Nous fîmes route vers la ville, où nous n’arrivâmes pas avant la tombée de la nuit. B… résidait à quelque distance de l’agglomération principale. Son habitation, entourée d’un assez grand jardin, était précédée de trois autres maisons de campagne sur la même ligne. Le côté opposé du chemin ne présentait que la prairie vierge, se poursuivant à perte de vue sur les vallons et les collines, et fréquentée seulement par le bétail.
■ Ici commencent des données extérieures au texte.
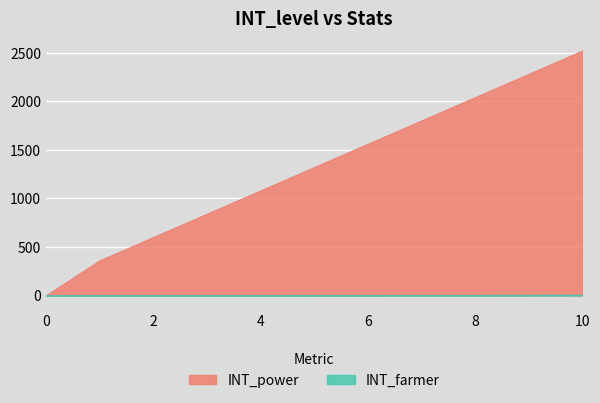

What is the difference between the INT_power values at 0 and 1?

360.0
Avant que nous eussions atteint la quatrième habitation, des cris plaintifs frappèrent nos oreilles. Nous eûmes bientôt reconnu la voix d’une femme, éperdue, éplorée, exposée au traitement barbare d’un employeur. Le demi-jour qui régnait encore nous permit d’apercevoir une esclave attachée à l’un des poteaux de la galerie. Le boucher, maniant d’un bras vigoureux une épaisse lanière de cuir, frappait sa victime sur le dos et sur les reins, avec une sorte de plaisir sauvage. Cette esclave, c’était Amanda.

— « Oh ! maître, s’écriait-elle, pitié, pitié ! Je ne vous ai pas offensé. Je ferai ce que vous m’ordonnerez ; je serai vigilante ; je serai soigneuse. Je tiendrai votre ménage, je trairai vos vaches, je ne prendrai pas de repos ; mais n’exigez pas de moi davantage.